Fears of recessions and weaker-than-expected oil demand have dominated oil market sentiment for most of the first half of this year.
Yet, demand has even exceeded expectations in the spring, while the OPEC+ alliance is stepping in again to cut supply to the market. Oil prices have ignored the fundamentals so far as traders and speculators have remained focused on what sharply rising interest rates would do to economies.
Few have thought, however, what soaring interest rates – and consequently, funding costs – would do to the physical and paper market for oil apart from baking in recession fears.
Unprecedented Physical Destocking
The aggressive monetary tightening and the 500 basis points hike in Fed’s key interest rates in just one year – from a near-zero interest rate policy for over a decade since the financial crisis – is changing the structure of the oil market, analysts say.
The actual influence of soaring funding costs on the oil market is that traders are destocking and selling off physical barrels because the costs to hold crude, and the penalty for keep holding that crude if demand tumbles in a deep recession, have spiked.
“For oil refineries and trading companies, the cost of holding oil in tanks has become much more expensive,” Amrita Sen, director of research and co-founder at Energy Aspects, wrote in a post in the Financial Times this week.
History has shown that as interest rates rise, inventory drawdowns are accelerating in a backwardated market, where prices are higher for immediate delivery due to strong demand, Sen notes.
In the past, crude inventories in developed economies would fall by 10 million barrels on average year over year for each 1 percentage point hike in interest rates, the expert added.
And since March 2022, interest rates have risen by 5 percentage points.
This has led to what Goldman Sachs analysts dubbed in May “the great de-stocking,” which leaves the market much more vulnerable to shocks and to the OPEC+ moves to prop up oil prices.

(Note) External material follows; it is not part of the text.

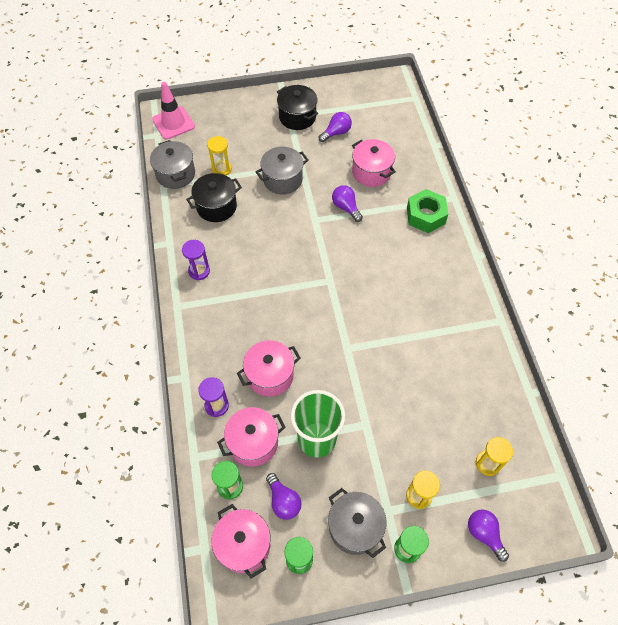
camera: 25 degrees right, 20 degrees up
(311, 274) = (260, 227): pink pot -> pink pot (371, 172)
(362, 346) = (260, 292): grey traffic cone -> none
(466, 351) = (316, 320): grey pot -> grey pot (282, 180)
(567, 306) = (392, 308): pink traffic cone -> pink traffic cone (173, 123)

Globally, commercial oil inventories are expected to sink by the end of the year to some of the lowest levels in the past decade, Energy Aspects’ Sen says.

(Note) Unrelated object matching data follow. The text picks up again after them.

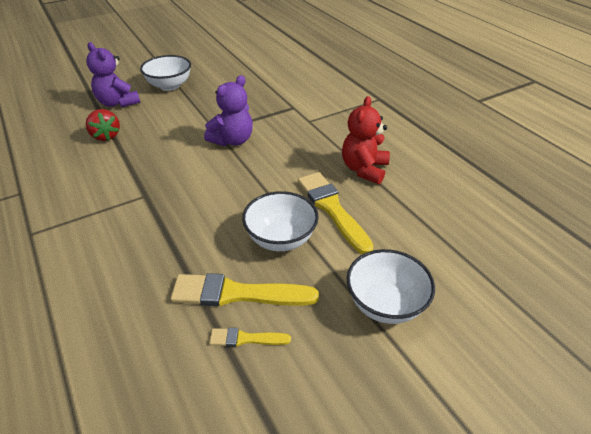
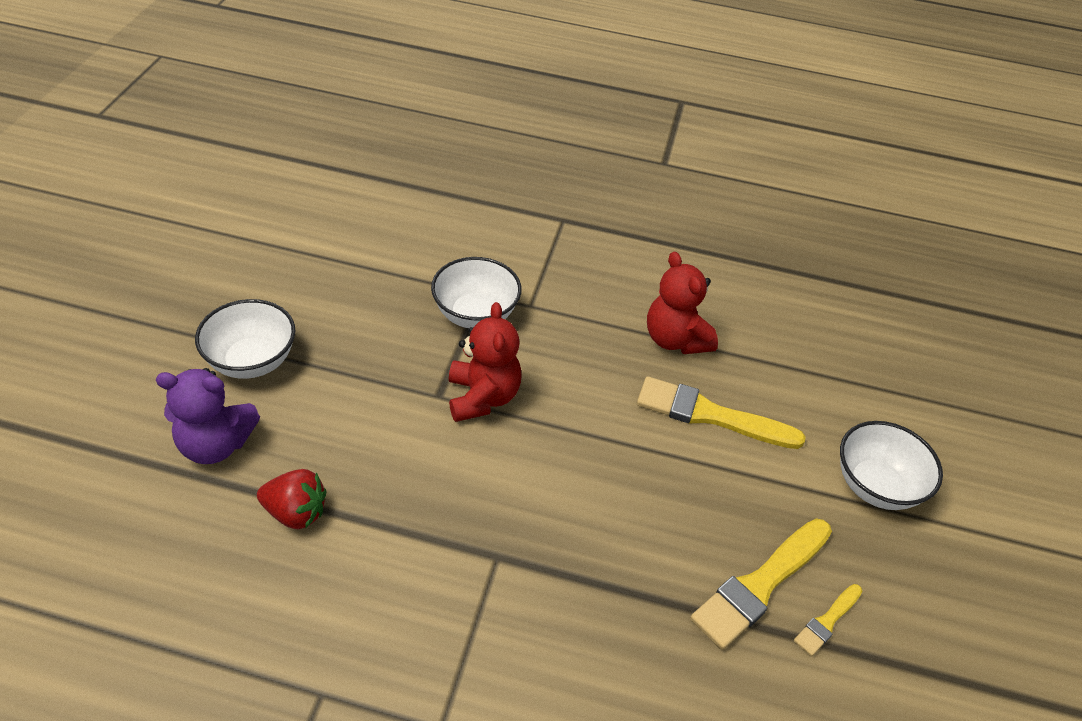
camera: 50 degrees left, 5 degrees up
(232, 140) = (482, 397): purple teddy bear -> red teddy bear
(281, 239) = (714, 490): white bowl -> white bowl (475, 314)

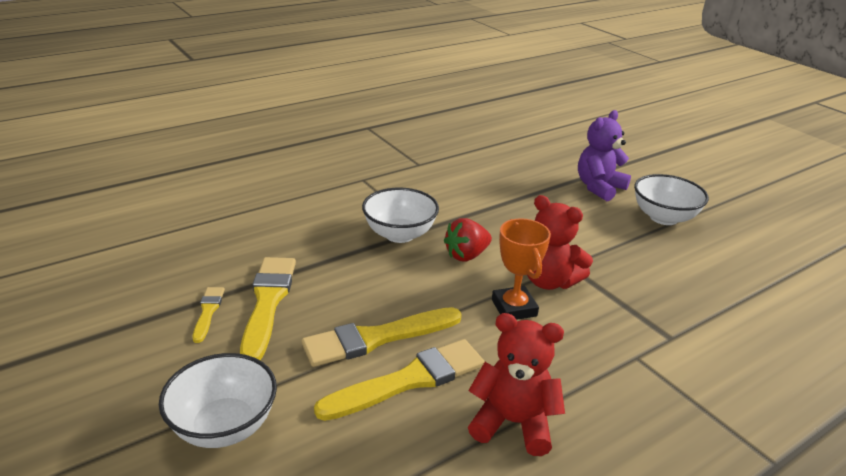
camera: 135 degrees right, 15 degrees down
(296, 512) = (525, 191): red strawberry -> red strawberry (466, 255)
(475, 314) = (646, 321): white bowl -> white bowl (399, 234)
(552, 401) = (514, 308): none -> orange trophy
(697, 466) = (376, 338): none -> yellow brush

“All this will leave the market vulnerable to shocks and unexpected Opec+ policy moves by the end of the year. Buckle up!,” she wrote.
Goldman Sachs, which has been bullish on oil all year despite the market correction that led to a $10 a barrel decline in prices so far in 2023, also sees a large and unprecedented physical and paper de-stocking in crude.

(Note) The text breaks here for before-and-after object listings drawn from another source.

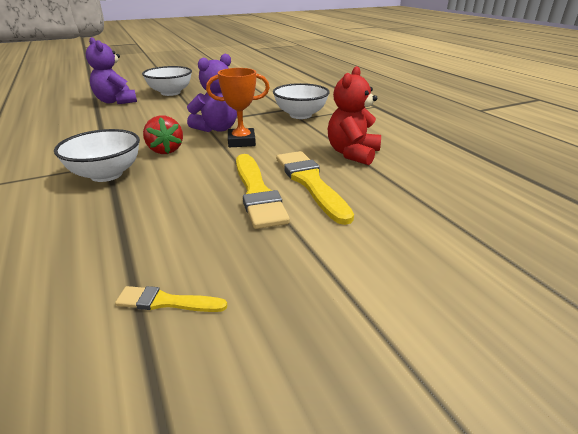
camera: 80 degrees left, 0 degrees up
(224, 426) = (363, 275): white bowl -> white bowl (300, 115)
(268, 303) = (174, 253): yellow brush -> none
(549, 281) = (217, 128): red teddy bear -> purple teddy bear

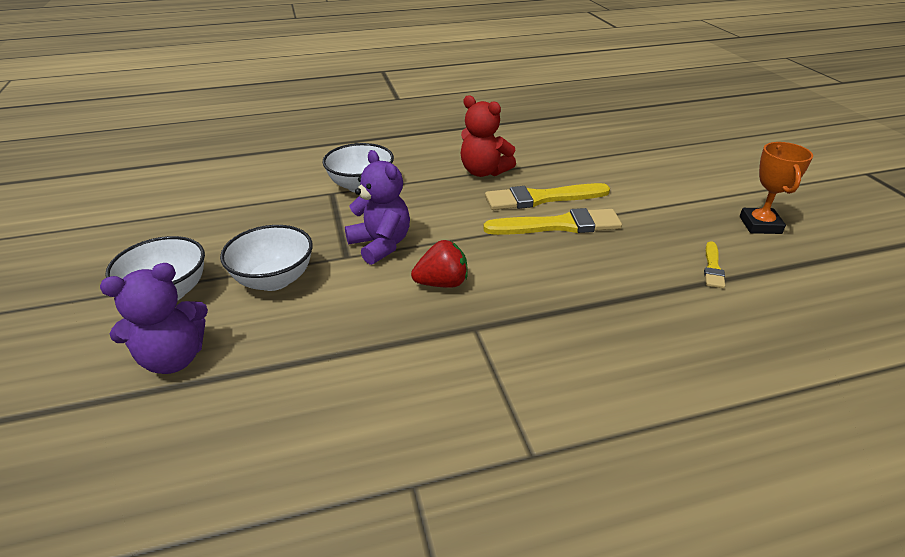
camera: 80 degrees left, 5 degrees up
(106, 174) = (506, 324): white bowl -> white bowl (274, 280)
(241, 141) = (432, 229): orange trophy -> orange trophy (760, 225)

“Such unprecedented de-stocking should not be surprising. Markets have rarely seen such a sharp rise in funding costs from such a low level,” Goldman Sachs analysts wrote in a note at the end of May.
“Financially, paper commodities experienced a similar de-stock given the cost of holding positions against higher funding costs and more volatility,” Goldman analysts, including Jeffrey Currie, global head of commodities research, said.
“Barring a global recession, rock (fundamentals) should beat paper (positioning) during 2H23, creating an unwind of the significant build-up in shorts.”
The sharp increase in funding costs and the high inflation have accelerated the pace of destocking in oil, Currie told CNBC at the end of May.
“Destocking just cannot keep on going,” he said, adding that Goldman sees the fair value of crude oil at $97 a barrel at the end of this year.
Oil is currently a liability, and destocking could tighten the market so much that prices will pop up and make holding oil an asset again, Currie noted.
Demand Is Not To Blame For Falling Oil Prices
While many headlines have blamed fears of weak demand and recessions for the decline in oil prices in the first half of this year, evidence and estimates from forecasters suggest that demand has outperformed expectations.
Energy Aspects, for example, says that “oil demand has been anything but weak.” Data has shown that global oil demand has jumped by 2.5 million barrels per day (bpd) year on year, exceeding Energy Aspects’ forecast by 300,000 bpd.
According to Goldman Sachs, oil demand has surprised to the upside.
“Despite all the concerns over a recession that many market participants view as almost certain during 2H23, it is important to emphasize that the evidence in commodities supports stronger not weaker demand,” Goldman’s analysts say.
“Beginning with oil, the IEA and other forecasters, including ourselves, have actually steadily increased oil demand growth forecasts this year.”
In its Oil Market Report for June, the IEA said that “Global oil demand continues to defy the challenging macroeconomic climate and is set to rise by 2.4 mb/d in 2023, outpacing last year’s 2.3 mb/d increase as well as earlier expectations.”
“China’s rebound continues unabated,” and its apparent demand in April jumped to an all-time high of 16.3 million bpd. India’s demand is also strong, reaching record consumption of gasoline and diesel in May, the IEA says.
Goldman Sachs analysts believe “that it is mostly supply, rather than demand, that is to blame for softer-than-expected balances.”
Once the great de-stocking is over, depleting inventories to multi-year lows, oil prices will be more vulnerable to shocks and volatility and could pop up higher.